The History of Duluth, Minnesota's Seven Bridges Road
Blueprint plans for Bridge#7 along Snively Road, Duluth, Minnesota. 1910. (Morell & Nichols Collection. NW Architectural Archives, St. Paul, MN)
Snively involved himself in the planning and building of the bridges, including the selection of materials. He often attended park board meetings, and tagged along with park board commissioners on inspection tours of the the work's progress.
Bids were solicited and several first class stone masons were hired, and over the next year, nine stone-arch bridges were built simultaneously, under the supervision of park board secretary Henry Cleveland, and civil engineer Carl Meyers, a recent graduate of the University of Minnesota.
(Duluth News Tribune Photos/Northeast Minnesota History Center, Duluth, MN)
Each bridge had a concrete and reinforcement bar arch structure, and was artistically faced with native stone either collected from the creek bed or else quarried from outcrops along the roadway.
Bridge #5 (above) was the highest and most expensive stone-arch built. With its double arches thirty two feet above the channel, and sixty-seven foot span, it cost over $9000, nearly triple the price of the next most expensive bridge (#4). The seventh bridge was the least expensive, costing the city just under $1800 to construct. Spans #8 and #9 were built together for a single cost of $3705. (Duluth News Tribune Photo/Northeast Minnesota History Center, Duluth, MN)

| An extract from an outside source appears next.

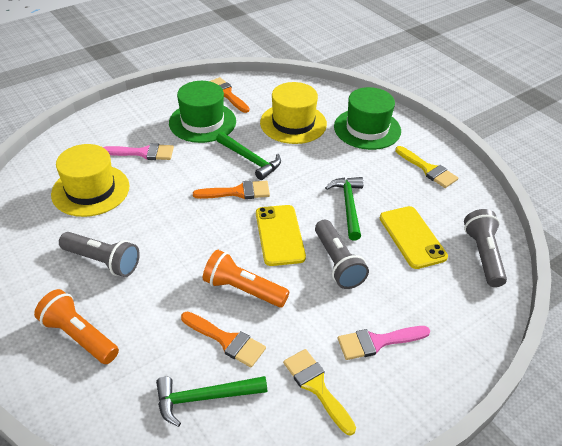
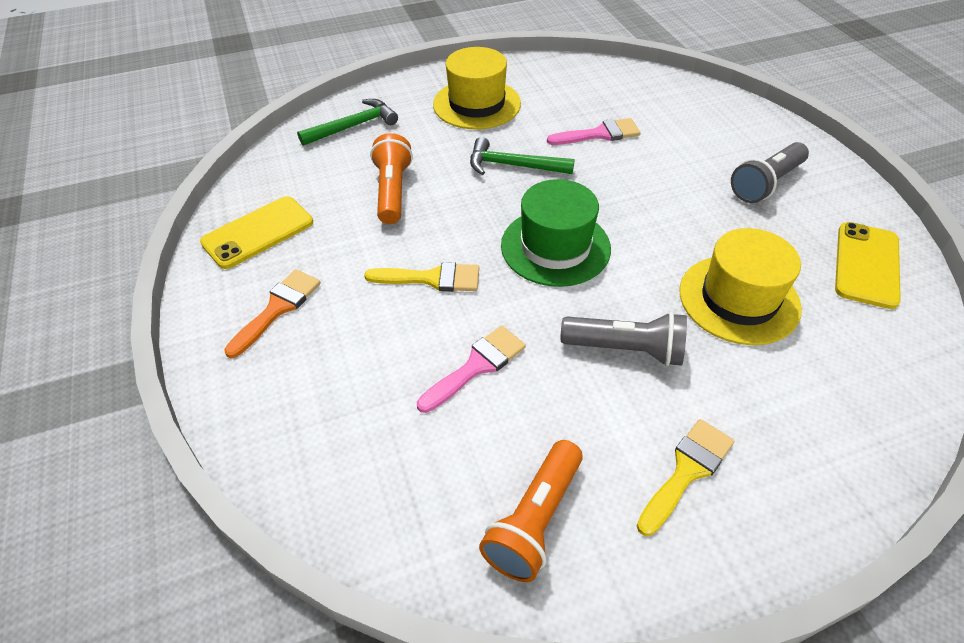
green hammer: [156,376,267,427] [216,132,281,180] [325,177,364,240] = 3 -> [297,99,398,146] [470,137,575,175] = 2
green hat: [169,81,236,143] [334,87,401,150] = 2 -> [501,179,611,287] = 1
grey flashlight: [59,232,140,277] [315,220,369,289] [464,209,507,287] = 3 -> [561,312,687,366] [731,142,809,203] = 2
orange brush: [181,312,266,367] [193,180,270,199] [210,77,249,113] = 3 -> [224,269,321,358] = 1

Six-inch stone copings detailed the length of the bridge wall, and topped each pier. The copings consisted of pink opal granite quarried near St. Cloud, Minnesota.
The original plans called for ten stone-arch bridges to be built, but the tenth bridge was down-sized to a simpler structure made of iron pipe and cement. It served as a connection between the parkway and Snively's farm.